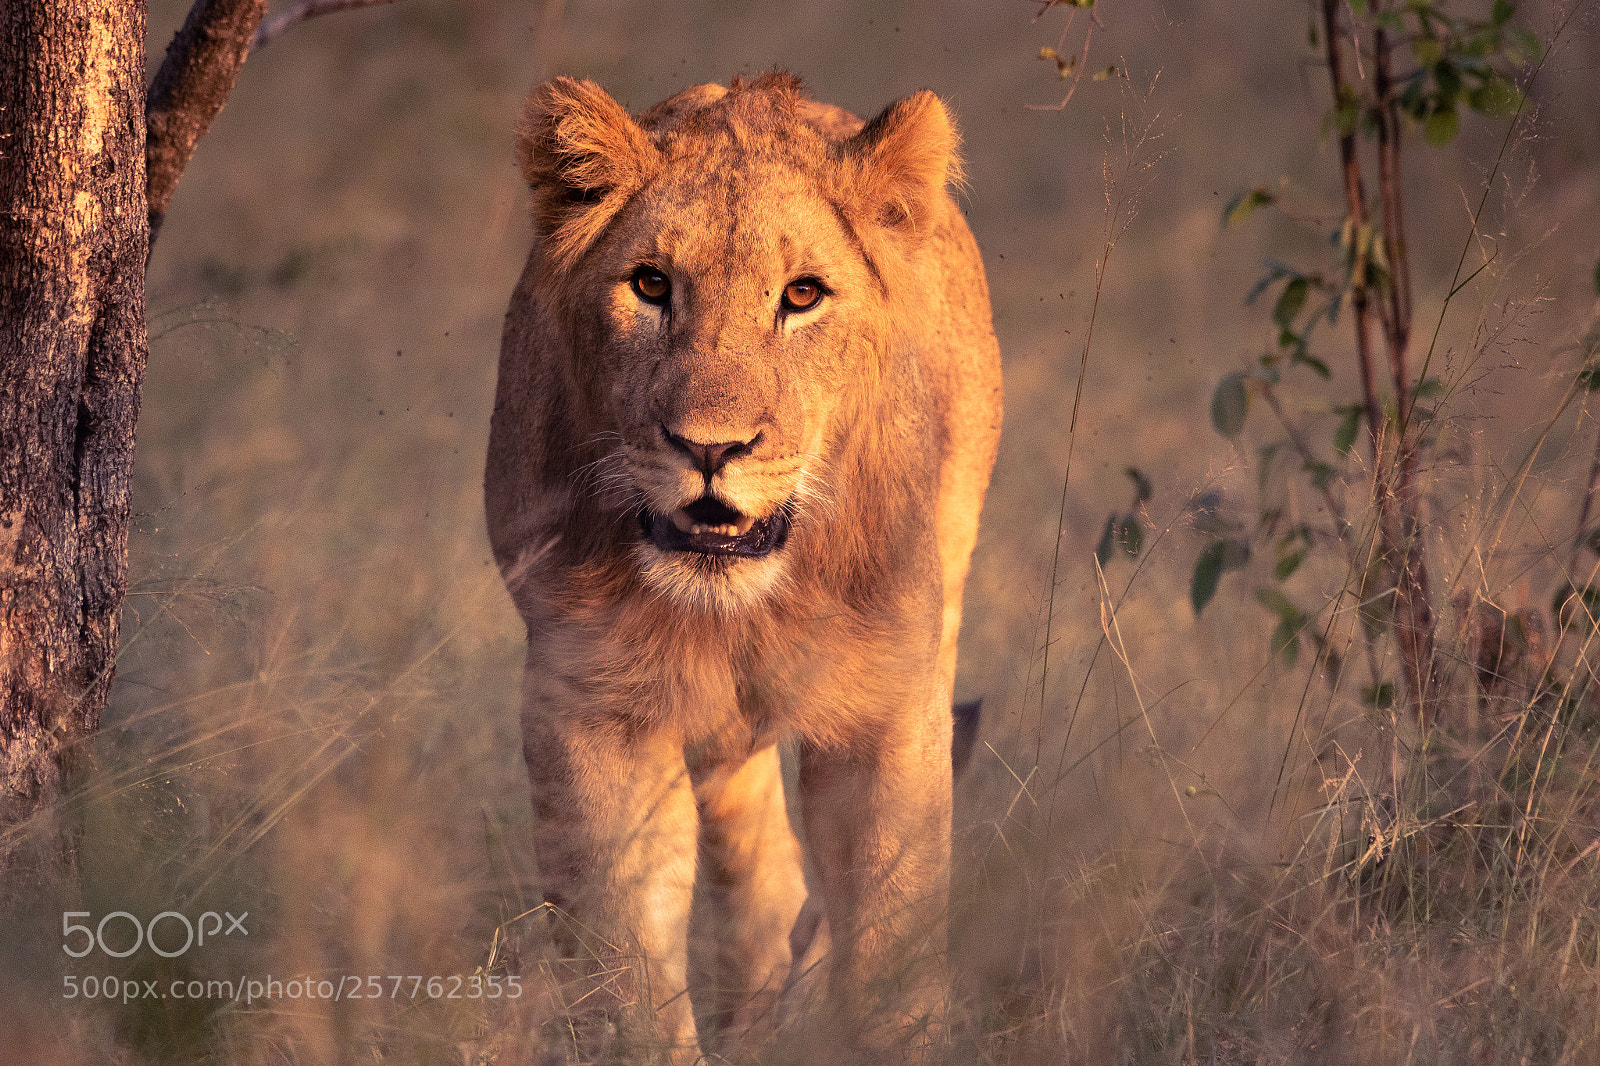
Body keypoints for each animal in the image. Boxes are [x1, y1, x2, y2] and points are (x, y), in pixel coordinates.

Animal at [485, 71, 1002, 1063]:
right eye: (651, 284)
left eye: (802, 295)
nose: (710, 448)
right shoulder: (587, 700)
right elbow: (625, 963)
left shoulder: (890, 701)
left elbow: (892, 940)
•••••
What goes in the answer is the run of lines from the one holding "right shoulder: (587, 700)" to the end of the entries, reproduced exactly and with nothing else.

right shoulder: (587, 700)
right elbow: (625, 963)
left shoulder: (890, 701)
left elbow: (892, 940)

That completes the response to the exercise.